In study II, seasonal variations concerning mood, exposure to bright daylight outdoors, sleep-activity behavior and subjective evaluations of the light in the offices were examined by ANOVA Repeated Measures. To investigate if a previous history of experiencing seasonal variations in subjective well-being and mood had an influence, the statistical analysis also included seasonality as a between group factor. Interrelationships between the different physical and psychological measures were explored by the use of correlational analysis (Pearson correlation coefficients). The seasonal mean duration of bright daylight exposure outdoors during six four-hour time periods were computed. Missing values were replaced by individual seasonal mean for the corresponding time point or time period.

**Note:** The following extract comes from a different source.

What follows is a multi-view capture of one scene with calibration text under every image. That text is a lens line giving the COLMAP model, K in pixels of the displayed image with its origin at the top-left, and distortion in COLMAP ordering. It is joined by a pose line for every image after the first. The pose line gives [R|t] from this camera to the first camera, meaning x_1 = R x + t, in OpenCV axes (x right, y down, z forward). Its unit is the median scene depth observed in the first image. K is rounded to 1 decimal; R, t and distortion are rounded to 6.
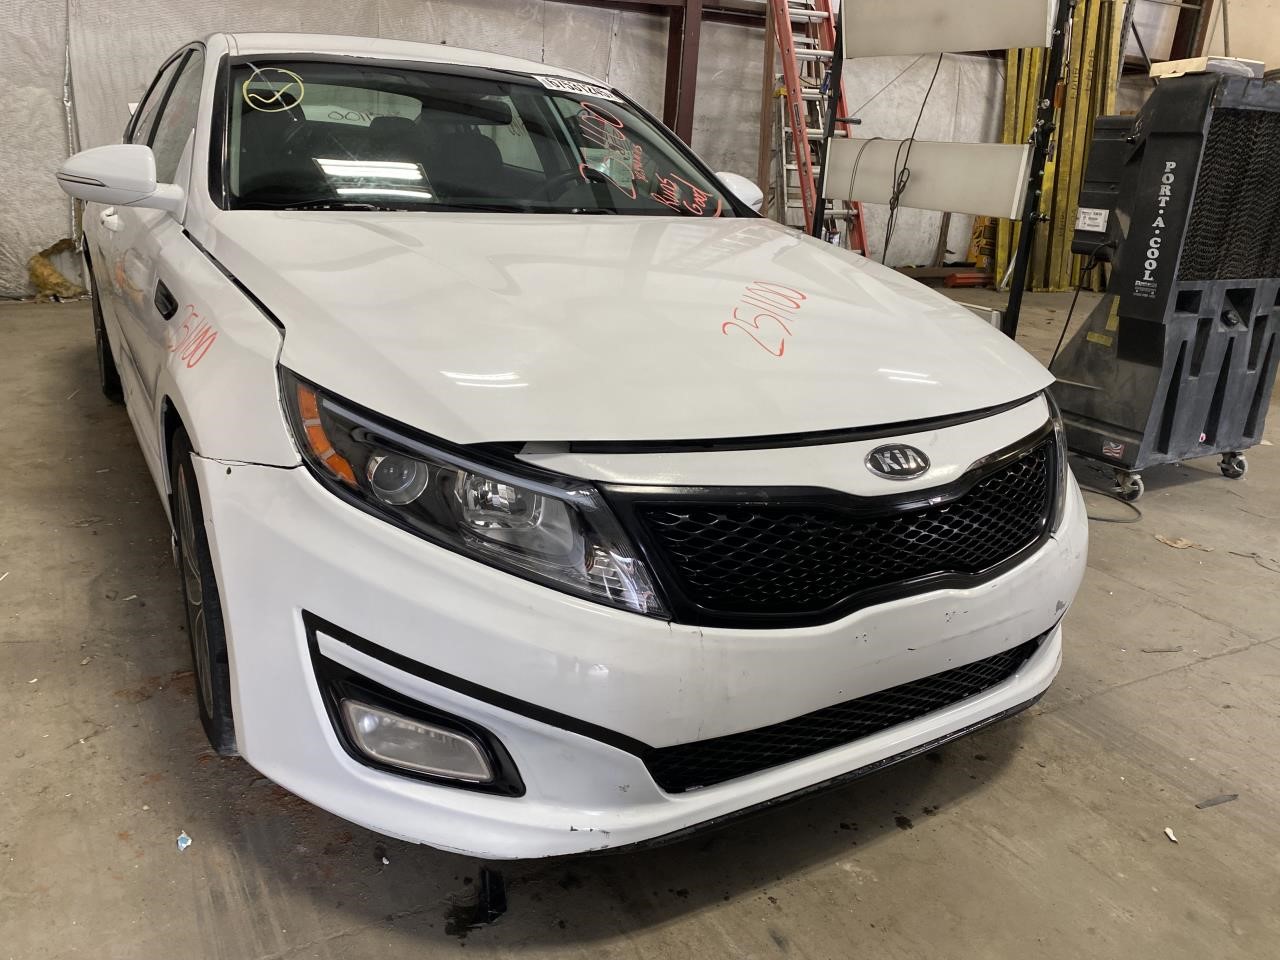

In study III, the association between ambulatory and static measurements of spectral composition and illuminance were determined by calculations of Pearson’s producmoment correlation coefficient and through the use of dependent means t-tests. The data from the ambulatory measurements were treated to allow comparisons with the static measurements. Missing values in the ambulatory recordings were replaced by individual seasonal mean. Missing data concerning the static measurements were replaced by annual mean as a result of the lower resolution not permitting a seasonal mean to be calculated.

4.6. Ethical considerations

The research carried out in the studies included in this thesis entailed important ethical implications regarding informed consent, confidentiality and intrusion in daily life that needed to be carefully considered.

Measures were undertaken to ensure that the data collection was confidential. The method of data treatment secured that no individual persons could be identified. Furthermore, the study was designed to minimize the interference on the participant’s daily activities by limiting the number of assessments.

Before the start of the study informed consent was obtained from responsible persons in the organizations where the subjects were employed. The purpose and procedure of the study were explained to personnel that were interested to participate in order for them to be able to give an informed consent. Furthermore, it was emphasized that participation was voluntary and that they could withdraw from the study without stating any reason for the decision.

The study design was approved by the ethics committee at Fukuoka Women’s University.